Nun ist aber eine Verfassung kein Gesetz, das man mal eben nach Gusto oder Wetterlage verändern sollte. Jede Änderung, jeder Eingriff in die Verfassung muß wohlüberlegt sein, seine grundsätzliche Bedeutung diskutiert und seine Auswirkungen genauestens bedacht werden.
Widrigenfalls, und diese Sorge habe ich, droht ein Abrutschen in die Beliebigkeit. Und das wäre nun fatal. Denn wie will eine Gesellschaft auf einem sicheren Fundament stehen, wenn dieses selbst eher auf Sand gebaut zu sein scheint, weil es sich ständig bewegt?

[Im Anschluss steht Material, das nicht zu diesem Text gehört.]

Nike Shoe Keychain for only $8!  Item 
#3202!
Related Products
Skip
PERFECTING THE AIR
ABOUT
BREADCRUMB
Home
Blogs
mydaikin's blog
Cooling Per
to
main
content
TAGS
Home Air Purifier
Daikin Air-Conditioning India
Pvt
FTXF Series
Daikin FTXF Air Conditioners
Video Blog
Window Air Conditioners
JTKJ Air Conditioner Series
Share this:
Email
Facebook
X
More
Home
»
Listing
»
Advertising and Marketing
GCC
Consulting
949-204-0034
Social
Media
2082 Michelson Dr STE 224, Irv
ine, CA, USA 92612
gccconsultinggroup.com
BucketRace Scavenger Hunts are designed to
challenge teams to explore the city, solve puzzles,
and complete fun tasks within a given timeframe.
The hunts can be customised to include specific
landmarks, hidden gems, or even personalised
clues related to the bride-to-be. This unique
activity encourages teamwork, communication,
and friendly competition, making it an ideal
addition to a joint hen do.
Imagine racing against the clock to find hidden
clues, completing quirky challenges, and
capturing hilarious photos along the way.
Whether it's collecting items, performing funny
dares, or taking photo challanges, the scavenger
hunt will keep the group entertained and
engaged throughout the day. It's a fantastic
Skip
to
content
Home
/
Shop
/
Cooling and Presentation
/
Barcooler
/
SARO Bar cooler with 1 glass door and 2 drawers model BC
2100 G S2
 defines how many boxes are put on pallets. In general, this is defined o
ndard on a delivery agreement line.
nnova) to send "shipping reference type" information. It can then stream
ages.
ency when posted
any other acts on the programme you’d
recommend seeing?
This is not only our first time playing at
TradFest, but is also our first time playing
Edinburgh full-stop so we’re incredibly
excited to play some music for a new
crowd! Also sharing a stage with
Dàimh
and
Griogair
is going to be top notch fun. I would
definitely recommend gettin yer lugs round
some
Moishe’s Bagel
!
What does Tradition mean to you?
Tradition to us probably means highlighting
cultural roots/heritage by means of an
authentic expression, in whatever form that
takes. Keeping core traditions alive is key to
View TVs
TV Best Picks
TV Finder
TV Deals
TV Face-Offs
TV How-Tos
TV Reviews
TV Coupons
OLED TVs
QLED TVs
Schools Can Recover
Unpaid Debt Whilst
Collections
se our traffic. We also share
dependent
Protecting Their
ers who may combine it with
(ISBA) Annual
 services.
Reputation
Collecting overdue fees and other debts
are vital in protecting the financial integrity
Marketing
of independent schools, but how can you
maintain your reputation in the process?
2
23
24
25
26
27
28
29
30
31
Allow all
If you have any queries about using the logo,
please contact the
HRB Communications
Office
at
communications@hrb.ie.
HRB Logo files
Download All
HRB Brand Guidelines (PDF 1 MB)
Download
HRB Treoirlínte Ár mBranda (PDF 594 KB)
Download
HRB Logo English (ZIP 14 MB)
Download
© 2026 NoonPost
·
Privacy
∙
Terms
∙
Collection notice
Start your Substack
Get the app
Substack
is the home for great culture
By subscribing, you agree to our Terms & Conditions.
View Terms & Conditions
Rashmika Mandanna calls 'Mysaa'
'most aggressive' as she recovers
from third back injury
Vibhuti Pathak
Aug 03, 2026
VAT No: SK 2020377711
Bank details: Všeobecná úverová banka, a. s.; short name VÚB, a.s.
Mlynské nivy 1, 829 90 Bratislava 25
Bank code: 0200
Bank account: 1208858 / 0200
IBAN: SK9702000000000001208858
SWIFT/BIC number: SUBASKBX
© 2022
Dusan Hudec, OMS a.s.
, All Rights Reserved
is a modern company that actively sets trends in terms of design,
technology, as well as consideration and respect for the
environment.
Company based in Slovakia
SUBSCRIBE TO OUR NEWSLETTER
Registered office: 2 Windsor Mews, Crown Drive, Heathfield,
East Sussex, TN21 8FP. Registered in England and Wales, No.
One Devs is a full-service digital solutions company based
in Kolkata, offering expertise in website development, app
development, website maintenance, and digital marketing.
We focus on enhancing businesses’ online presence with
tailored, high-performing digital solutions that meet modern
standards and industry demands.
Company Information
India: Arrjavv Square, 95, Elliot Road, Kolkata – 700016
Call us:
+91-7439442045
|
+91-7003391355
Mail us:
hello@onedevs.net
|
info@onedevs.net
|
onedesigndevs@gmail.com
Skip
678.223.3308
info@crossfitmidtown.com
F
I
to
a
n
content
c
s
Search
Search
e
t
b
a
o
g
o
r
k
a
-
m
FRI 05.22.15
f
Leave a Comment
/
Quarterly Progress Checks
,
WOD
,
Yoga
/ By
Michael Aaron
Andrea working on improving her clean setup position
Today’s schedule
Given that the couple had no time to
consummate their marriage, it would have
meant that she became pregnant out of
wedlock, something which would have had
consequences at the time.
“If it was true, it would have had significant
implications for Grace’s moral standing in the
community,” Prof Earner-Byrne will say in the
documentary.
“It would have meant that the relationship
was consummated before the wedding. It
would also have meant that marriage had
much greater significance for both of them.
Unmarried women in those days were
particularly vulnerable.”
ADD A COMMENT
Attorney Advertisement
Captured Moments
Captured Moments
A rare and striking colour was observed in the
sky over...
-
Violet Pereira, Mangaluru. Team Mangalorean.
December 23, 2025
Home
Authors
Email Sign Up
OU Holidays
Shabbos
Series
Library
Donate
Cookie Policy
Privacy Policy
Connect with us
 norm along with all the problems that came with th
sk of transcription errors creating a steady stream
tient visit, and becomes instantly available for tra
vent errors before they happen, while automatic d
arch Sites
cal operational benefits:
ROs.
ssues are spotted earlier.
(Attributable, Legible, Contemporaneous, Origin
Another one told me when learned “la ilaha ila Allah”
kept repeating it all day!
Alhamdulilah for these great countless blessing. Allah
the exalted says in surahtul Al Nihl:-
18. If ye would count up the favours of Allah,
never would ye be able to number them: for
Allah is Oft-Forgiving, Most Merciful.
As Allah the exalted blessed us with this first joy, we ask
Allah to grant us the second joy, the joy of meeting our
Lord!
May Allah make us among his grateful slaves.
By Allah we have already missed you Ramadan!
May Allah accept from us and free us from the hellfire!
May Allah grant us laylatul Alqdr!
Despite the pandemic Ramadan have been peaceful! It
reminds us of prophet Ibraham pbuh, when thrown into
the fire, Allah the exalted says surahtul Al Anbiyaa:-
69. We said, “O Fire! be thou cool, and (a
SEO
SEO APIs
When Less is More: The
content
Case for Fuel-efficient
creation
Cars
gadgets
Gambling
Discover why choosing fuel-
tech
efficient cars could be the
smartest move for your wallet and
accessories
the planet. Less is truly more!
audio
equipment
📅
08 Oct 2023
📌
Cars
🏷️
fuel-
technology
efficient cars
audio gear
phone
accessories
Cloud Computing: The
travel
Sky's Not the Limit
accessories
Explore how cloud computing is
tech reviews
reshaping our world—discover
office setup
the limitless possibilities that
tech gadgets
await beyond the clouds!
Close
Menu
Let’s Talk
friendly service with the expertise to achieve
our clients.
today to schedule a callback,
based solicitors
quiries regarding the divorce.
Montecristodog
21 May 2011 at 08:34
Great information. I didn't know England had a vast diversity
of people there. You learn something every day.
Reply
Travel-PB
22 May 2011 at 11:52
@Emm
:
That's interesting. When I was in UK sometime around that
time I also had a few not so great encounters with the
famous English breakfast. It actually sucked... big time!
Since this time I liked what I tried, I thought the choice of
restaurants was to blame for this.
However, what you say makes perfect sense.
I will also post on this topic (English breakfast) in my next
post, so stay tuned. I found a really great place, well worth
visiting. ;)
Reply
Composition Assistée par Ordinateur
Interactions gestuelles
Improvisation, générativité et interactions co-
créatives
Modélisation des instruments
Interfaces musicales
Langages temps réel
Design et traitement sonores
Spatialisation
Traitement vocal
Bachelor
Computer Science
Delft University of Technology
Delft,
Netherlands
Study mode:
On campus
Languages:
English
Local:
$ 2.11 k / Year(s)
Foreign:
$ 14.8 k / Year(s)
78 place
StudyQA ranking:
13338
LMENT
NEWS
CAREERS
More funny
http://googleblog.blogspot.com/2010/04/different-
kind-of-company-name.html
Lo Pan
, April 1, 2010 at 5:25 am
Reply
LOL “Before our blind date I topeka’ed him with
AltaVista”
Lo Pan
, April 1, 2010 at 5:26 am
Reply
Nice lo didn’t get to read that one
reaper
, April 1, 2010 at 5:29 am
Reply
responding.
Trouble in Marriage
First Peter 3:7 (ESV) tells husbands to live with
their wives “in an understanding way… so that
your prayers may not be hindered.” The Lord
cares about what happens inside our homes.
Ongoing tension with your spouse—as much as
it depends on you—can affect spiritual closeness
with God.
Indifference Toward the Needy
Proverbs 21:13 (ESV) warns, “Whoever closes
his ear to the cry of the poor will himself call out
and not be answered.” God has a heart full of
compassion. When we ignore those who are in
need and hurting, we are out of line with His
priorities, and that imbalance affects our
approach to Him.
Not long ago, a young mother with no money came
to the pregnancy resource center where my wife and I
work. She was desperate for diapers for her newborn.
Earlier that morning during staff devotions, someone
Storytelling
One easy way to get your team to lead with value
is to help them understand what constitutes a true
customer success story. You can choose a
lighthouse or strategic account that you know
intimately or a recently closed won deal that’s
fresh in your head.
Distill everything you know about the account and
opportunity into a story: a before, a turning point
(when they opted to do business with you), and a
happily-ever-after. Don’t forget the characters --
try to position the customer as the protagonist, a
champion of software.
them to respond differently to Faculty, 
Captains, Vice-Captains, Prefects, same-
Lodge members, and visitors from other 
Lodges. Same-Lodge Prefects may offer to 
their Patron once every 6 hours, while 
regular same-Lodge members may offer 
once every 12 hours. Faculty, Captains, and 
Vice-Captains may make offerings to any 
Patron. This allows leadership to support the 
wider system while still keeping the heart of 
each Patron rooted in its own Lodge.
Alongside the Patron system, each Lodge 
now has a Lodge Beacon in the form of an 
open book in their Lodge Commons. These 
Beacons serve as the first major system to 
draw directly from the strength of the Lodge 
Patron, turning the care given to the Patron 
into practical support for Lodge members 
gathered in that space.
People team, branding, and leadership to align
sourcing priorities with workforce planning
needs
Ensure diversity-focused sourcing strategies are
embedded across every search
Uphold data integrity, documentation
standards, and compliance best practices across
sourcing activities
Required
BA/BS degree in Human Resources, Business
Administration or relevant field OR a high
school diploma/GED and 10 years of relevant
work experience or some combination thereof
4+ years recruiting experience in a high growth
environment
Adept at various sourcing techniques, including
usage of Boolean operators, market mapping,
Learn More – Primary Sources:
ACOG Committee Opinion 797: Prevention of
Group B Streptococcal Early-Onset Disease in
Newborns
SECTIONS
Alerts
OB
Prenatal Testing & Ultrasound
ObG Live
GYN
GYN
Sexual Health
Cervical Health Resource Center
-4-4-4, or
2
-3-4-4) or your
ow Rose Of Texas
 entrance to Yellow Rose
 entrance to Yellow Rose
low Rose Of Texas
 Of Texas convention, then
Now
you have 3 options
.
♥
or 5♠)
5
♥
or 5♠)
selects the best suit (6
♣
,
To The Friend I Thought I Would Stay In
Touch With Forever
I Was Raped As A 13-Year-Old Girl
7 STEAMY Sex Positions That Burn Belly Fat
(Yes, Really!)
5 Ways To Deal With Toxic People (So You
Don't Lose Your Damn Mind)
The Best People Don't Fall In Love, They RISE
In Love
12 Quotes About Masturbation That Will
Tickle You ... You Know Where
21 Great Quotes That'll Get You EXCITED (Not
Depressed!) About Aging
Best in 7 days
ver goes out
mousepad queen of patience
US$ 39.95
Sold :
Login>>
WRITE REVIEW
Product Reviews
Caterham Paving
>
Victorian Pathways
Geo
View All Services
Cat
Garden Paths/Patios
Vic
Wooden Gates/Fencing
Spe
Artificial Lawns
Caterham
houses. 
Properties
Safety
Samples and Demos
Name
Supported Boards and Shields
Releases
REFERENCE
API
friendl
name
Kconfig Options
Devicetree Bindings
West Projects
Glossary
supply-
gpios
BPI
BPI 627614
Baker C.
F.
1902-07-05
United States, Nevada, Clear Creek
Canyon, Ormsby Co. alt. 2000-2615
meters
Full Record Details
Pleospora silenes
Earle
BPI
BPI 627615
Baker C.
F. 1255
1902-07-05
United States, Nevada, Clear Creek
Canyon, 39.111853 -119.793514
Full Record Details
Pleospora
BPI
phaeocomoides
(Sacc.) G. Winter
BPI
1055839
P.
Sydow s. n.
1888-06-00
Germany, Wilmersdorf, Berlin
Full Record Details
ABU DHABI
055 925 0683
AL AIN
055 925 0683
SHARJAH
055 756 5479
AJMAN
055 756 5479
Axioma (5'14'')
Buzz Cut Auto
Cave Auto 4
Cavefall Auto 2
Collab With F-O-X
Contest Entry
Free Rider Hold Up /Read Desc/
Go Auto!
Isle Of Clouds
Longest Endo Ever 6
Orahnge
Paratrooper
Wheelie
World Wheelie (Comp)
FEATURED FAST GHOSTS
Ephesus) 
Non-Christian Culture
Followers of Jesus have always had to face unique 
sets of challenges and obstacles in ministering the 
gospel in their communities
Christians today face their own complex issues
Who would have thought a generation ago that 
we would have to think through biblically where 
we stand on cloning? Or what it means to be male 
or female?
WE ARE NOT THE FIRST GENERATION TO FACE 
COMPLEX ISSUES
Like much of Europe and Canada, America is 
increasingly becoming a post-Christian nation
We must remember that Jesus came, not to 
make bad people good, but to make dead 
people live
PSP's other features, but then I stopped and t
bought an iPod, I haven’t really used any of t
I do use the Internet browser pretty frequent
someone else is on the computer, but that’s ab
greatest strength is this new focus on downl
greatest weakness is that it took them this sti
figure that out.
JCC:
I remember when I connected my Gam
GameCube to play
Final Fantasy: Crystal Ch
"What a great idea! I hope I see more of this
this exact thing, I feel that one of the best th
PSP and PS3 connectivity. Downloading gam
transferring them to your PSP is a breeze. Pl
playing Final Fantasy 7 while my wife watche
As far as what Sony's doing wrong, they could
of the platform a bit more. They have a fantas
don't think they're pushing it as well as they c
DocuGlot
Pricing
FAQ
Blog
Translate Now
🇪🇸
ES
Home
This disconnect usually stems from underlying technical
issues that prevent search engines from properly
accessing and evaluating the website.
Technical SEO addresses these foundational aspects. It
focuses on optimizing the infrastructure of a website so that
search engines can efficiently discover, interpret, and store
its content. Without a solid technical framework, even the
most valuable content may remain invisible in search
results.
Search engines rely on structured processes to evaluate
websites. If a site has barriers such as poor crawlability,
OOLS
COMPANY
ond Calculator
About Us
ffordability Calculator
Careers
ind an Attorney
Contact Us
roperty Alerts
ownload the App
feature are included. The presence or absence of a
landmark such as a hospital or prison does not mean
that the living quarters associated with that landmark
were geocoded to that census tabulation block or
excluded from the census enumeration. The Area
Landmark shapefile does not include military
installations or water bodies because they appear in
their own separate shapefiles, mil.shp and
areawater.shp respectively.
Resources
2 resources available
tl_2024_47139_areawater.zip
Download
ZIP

Mir scheint, hier hat ein seltsamer Geist in die Politik Einzug gehalten, der die Verfassung für ein Instrument der Tagespoltik hält.
Ergänzend dazu ein Kommentar Tarik Ahmias zur Unsinnigkeit der Regelung an sich: taz-Kommentar

Und zum Schluß noch eine Anmerkung des Hausheiligen zum Thema Geist der Politik:

Wir glauben, daß
das Wesentliche auf der Welt hinter den Dingen sitzt,
und daß eine anständige Gesinnung mit jeder, auch
mit der schlechtesten, Vorschrift fertig wird und sie
gut handhabt. Ohne sie aber ist nichts getan.
Was wir brauchen, ist diese anständige Gesinnung.
[in: Wir Negativen. Werke und Briefe: 1919, S. 112. Digitale Bibliothek Band 15: Tucholsky, S. 1222 (vgl. Tucholsky-GW Bd. 2, S. 55-56) (c) Rowohlt Verlag]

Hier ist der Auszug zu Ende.